● **Activity**
Print the full listing once more, exactly as given.

====== Records provided ======

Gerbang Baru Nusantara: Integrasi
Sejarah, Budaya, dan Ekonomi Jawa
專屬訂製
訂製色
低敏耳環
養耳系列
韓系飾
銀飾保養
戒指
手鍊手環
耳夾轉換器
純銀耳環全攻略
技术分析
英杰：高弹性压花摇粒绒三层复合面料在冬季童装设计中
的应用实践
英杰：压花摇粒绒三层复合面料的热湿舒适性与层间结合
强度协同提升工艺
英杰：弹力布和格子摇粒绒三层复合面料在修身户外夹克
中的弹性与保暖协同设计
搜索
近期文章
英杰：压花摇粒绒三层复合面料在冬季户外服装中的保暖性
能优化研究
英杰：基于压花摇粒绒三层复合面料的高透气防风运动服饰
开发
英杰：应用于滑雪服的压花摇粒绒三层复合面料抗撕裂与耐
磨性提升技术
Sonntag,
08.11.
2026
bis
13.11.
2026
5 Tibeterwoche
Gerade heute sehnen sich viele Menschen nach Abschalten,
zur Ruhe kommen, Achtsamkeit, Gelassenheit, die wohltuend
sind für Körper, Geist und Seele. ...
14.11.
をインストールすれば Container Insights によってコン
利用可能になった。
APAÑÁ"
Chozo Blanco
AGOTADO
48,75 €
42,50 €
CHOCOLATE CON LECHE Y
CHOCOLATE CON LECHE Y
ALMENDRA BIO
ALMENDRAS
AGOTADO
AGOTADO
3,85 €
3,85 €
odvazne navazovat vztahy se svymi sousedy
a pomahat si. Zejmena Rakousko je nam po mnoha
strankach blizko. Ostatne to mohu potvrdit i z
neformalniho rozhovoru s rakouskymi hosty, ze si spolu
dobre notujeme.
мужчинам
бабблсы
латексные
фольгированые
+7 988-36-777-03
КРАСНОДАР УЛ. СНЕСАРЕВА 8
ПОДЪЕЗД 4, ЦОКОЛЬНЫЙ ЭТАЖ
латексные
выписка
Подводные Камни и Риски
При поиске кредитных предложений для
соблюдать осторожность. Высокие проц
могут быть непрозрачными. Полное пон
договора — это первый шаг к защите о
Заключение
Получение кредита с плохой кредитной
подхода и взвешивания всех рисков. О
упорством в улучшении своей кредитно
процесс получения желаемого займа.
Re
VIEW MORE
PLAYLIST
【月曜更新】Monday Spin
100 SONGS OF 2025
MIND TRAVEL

======

● **Output of the task**
Gerbang Baru Nusantara: Integrasi
Sejarah, Budaya, dan Ekonomi Jawa
專屬訂製
訂製色
低敏耳環
養耳系列
韓系飾
銀飾保養
戒指
手鍊手環
耳夾轉換器
純銀耳環全攻略
技术分析
英杰：高弹性压花摇粒绒三层复合面料在冬季童装设计中
的应用实践
英杰：压花摇粒绒三层复合面料的热湿舒适性与层间结合
强度协同提升工艺
英杰：弹力布和格子摇粒绒三层复合面料在修身户外夹克
中的弹性与保暖协同设计
搜索
近期文章
英杰：压花摇粒绒三层复合面料在冬季户外服装中的保暖性
能优化研究
英杰：基于压花摇粒绒三层复合面料的高透气防风运动服饰
开发
英杰：应用于滑雪服的压花摇粒绒三层复合面料抗撕裂与耐
磨性提升技术
Sonntag,
08.11.
2026
bis
13.11.
2026
5 Tibeterwoche
Gerade heute sehnen sich viele Menschen nach Abschalten,
zur Ruhe kommen, Achtsamkeit, Gelassenheit, die wohltuend
sind für Körper, Geist und Seele. ...
14.11.
をインストールすれば Container Insights によってコン
利用可能になった。
APAÑÁ"
Chozo Blanco
AGOTADO
48,75 €
42,50 €
CHOCOLATE CON LECHE Y
CHOCOLATE CON LECHE Y
ALMENDRA BIO
ALMENDRAS
AGOTADO
AGOTADO
3,85 €
3,85 €
odvazne navazovat vztahy se svymi sousedy
a pomahat si. Zejmena Rakousko je nam po mnoha
strankach blizko. Ostatne to mohu potvrdit i z
neformalniho rozhovoru s rakouskymi hosty, ze si spolu
dobre notujeme.
мужчинам
бабблсы
латексные
фольгированые
+7 988-36-777-03
КРАСНОДАР УЛ. СНЕСАРЕВА 8
ПОДЪЕЗД 4, ЦОКОЛЬНЫЙ ЭТАЖ
латексные
выписка
Подводные Камни и Риски
При поиске кредитных предложений для
соблюдать осторожность. Высокие проц
могут быть непрозрачными. Полное пон
договора — это первый шаг к защите о
Заключение
Получение кредита с плохой кредитной
подхода и взвешивания всех рисков. О
упорством в улучшении своей кредитно
процесс получения желаемого займа.
Re
VIEW MORE
PLAYLIST
【月曜更新】Monday Spin
100 SONGS OF 2025
MIND TRAVEL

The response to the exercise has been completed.